Each day, our faculty and staff continue important work designed to address the current and future needs of our campus community.

  • The Office of Disability Resources continues to provide members of the Appalachian Community with access to essential resources. This work is especially critical given the significant shift to virtual learning and events throughout the pandemic, and the associated increase in awareness of and demand for accessibility and accommodations. Many thanks to the Office of Disability Resources team for their advocacy and support of these important initiatives.
  • I, along with my cabinet members, attended a meeting of the Diversity and Inclusion Accountability Team yesterday, during which staff from App State Athletics — including Athletics Director Doug Gillin, Director of Student-Athlete Development Pierre Banks, and Senior Associate Athletics Director Makini Thompson — presented action plans for education, retention and mentorship of Black student-athletes, as well as progress made regarding hiring and supporting athletic coaches, staff and trainers of color.
  • March 4 is our eighth annual iBackAPP Day, a 24-hour day of giving where Mountaineers everywhere come together to support and celebrate App State. I invite you to participate in whatever way you choose: by making a gift to support an initiative you care about, including the Mountaineer Emergency Fund, by wearing your black and gold or by sharing your love for App State with your friends and family.

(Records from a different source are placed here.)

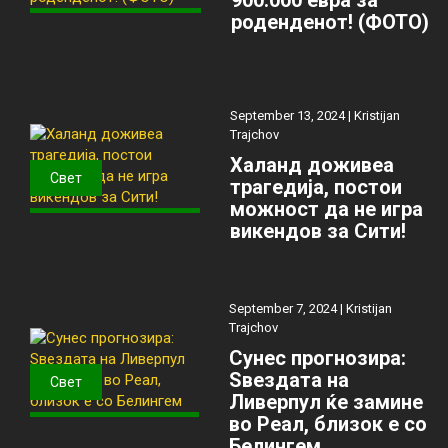
роденденот! (ФОТО)
September 13, 2024 |
Kristijan
Trajchov
Халанд доживеа
Свет
трагедија, постои
можност да не игра
викендов за Сити!
September 7, 2024 |
Kristijan
Trajchov
Сунес прогнозира:
Ѕвездата на
Свет
Ливерпул ќе замине
во Реал, близок е со
Белингем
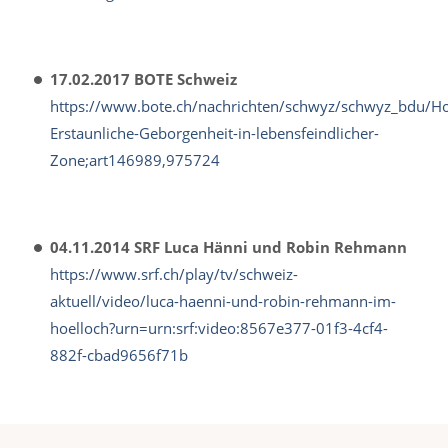
17.02.2017 BOTE Schweiz
https://www.bote.ch/nachrichten/schwyz/schwyz_bdu/Ho
Erstaunliche-Geborgenheit-in-lebensfeindlicher-
Zone;art146989,975724
04.11.2014 SRF Luca Hänni und Robin Rehmann
https://www.srf.ch/play/tv/schweiz-
aktuell/video/luca-haenni-und-robin-rehmann-im-
hoelloch?urn=urn:srf:video:8567e377-01f3-4cf4-
882f-cbad9656f71b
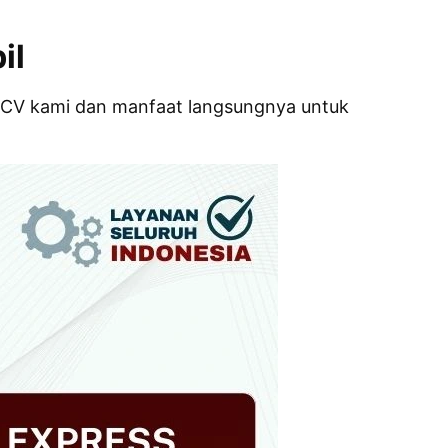
il
n CV kami dan manfaat langsungnya untuk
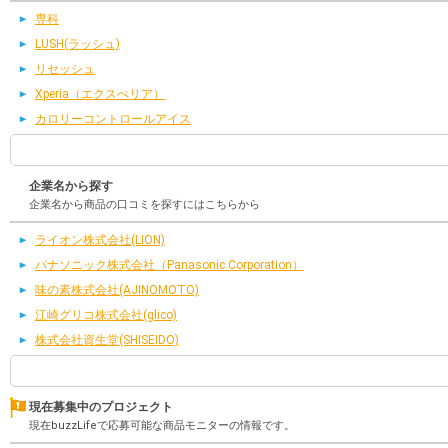
専科
LUSH(ラッシュ)
リセッシュ
Xperia（エクスぺリア）
カロリーコントロールアイス
企業名から探す
企業名から商品の口コミを探すにはこちらから
ライオン株式会社(LION)
パナソニック株式会社（Panasonic Corporation）
味の素株式会社(AJINOMOTO)
江崎グリコ株式会社(glico)
株式会社資生堂(SHISEIDO)
現在募集中のプロジェクト
現在buzzLifeで応募可能な商品モニターの情報です。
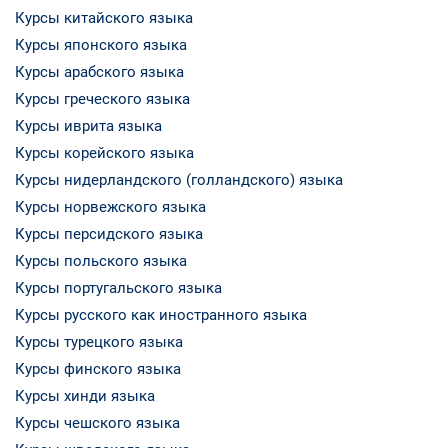
Курсы китайского языка
Курсы японского языка
Курсы арабского языка
Курсы греческого языка
Курсы иврита языка
Курсы корейского языка
Курсы нидерландского (голландского) языка
Курсы норвежского языка
Курсы персидского языка
Курсы польского языка
Курсы португальского языка
Курсы русского как иностранного языка
Курсы турецкого языка
Курсы финского языка
Курсы хинди языка
Курсы чешского языка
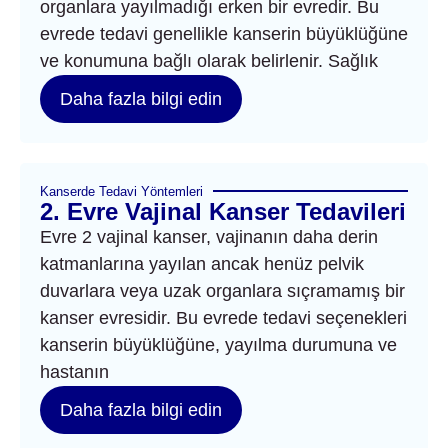
organlara yayılmadığı erken bir evredir. Bu
evrede tedavi genellikle kanserin büyüklüğüne
ve konumuna bağlı olarak belirlenir. Sağlık
Daha fazla bilgi edin
Kanserde Tedavi Yöntemleri
2. Evre Vajinal Kanser Tedavileri
Evre 2 vajinal kanser, vajinanın daha derin
katmanlarına yayılan ancak henüz pelvik
duvarlara veya uzak organlara sıçramamış bir
kanser evresidir. Bu evrede tedavi seçenekleri
kanserin büyüklüğüne, yayılma durumuna ve
hastanın
Daha fazla bilgi edin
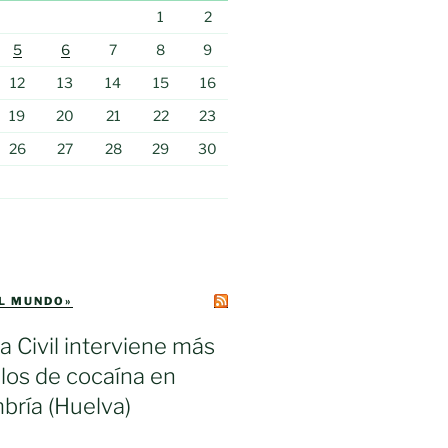
1
2
5
6
7
8
9
12
13
14
15
16
19
20
21
22
23
26
27
28
29
30
EL MUNDO»
a Civil interviene más
los de cocaína en
bría (Huelva)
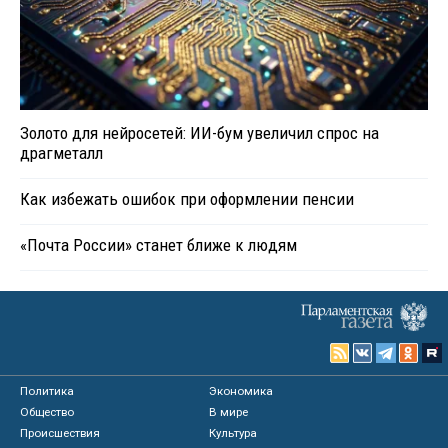
Золото для нейросетей: ИИ-бум увеличил спрос на
драгметалл
Как избежать ошибок при оформлении пенсии
«Почта России» станет ближе к людям
Политика
Экономика
Общество
В мире
Происшествия
Культура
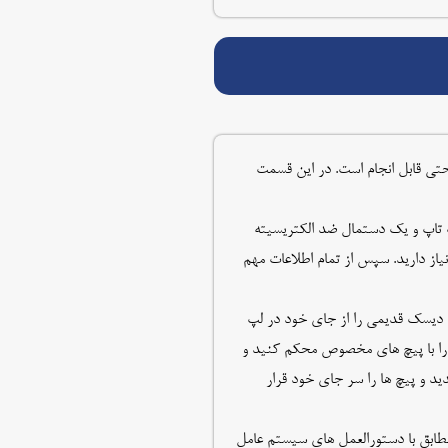
قت و حوصله به راحتی قابل انجام است. در این قسمت
لپ تاپ و یک دستمال ضد الکتریسیته
اسب لپ تاپ خود نیاز دارید. سپس از تمام اطلاعات مهم
د دیسک قدیمی را از جای خود در لپ
ار دهید و آن را با پیچ های مخصوص محکم کنید و
به دقت ببندید و پیچ ها را سر جای خود قرار
باید مراحل نصب را مطابق با دستورالعمل های سیستم عامل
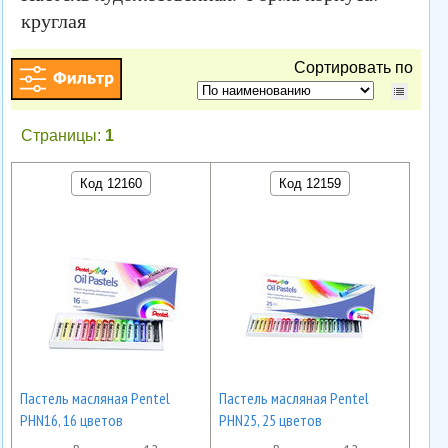
круглая
Сортировать по
Страницы:
1
Код 12160
Код 12159
Пастель масляная Pentel
Пастель масляная Pentel
PHN16, 16 цветов
PHN25, 25 цветов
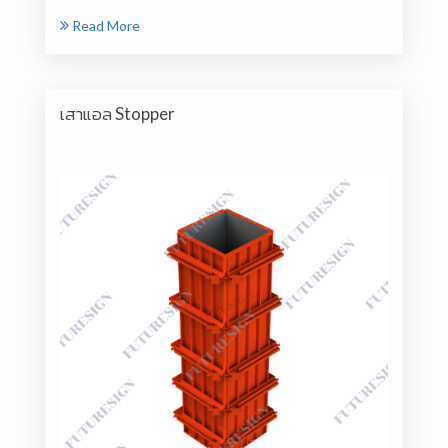
Read More
เสาแอล Stopper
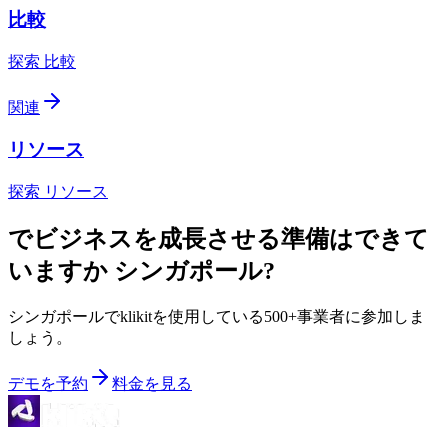
比較
探索 比較
関連
リソース
探索 リソース
でビジネスを成長させる準備はできて
いますか
シンガポール
?
シンガポールでklikitを使用している500+事業者に参加しま
しょう。
デモを予約
料金を見る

During a virtual visit to App State's Academy at Middle Fork this week, I had the pleasure of reading “How to Read a Book” by Kwame Alexander to the academy’s K–5 students. Afterward, as I listened to the students recite their Mountaineer Pledge, which includes, “I’m a Mountaineer … I show honesty, integrity, kindness and excellence in all that I do,” I was reminded of what makes the connections among Mountaineers so meaningful, no matter where we are.

We have remained connected throughout a year defined by distance, which makes the news of our upcoming COVID-19 vaccine clinics all the more exciting. This news, coupled with the coming of spring, brings hope for better times to come — evidenced this week through the enthusiasm of our young Mountaineers at the academy and the optimism of our students as they enjoyed a hint of warm weather on Sanford Mall.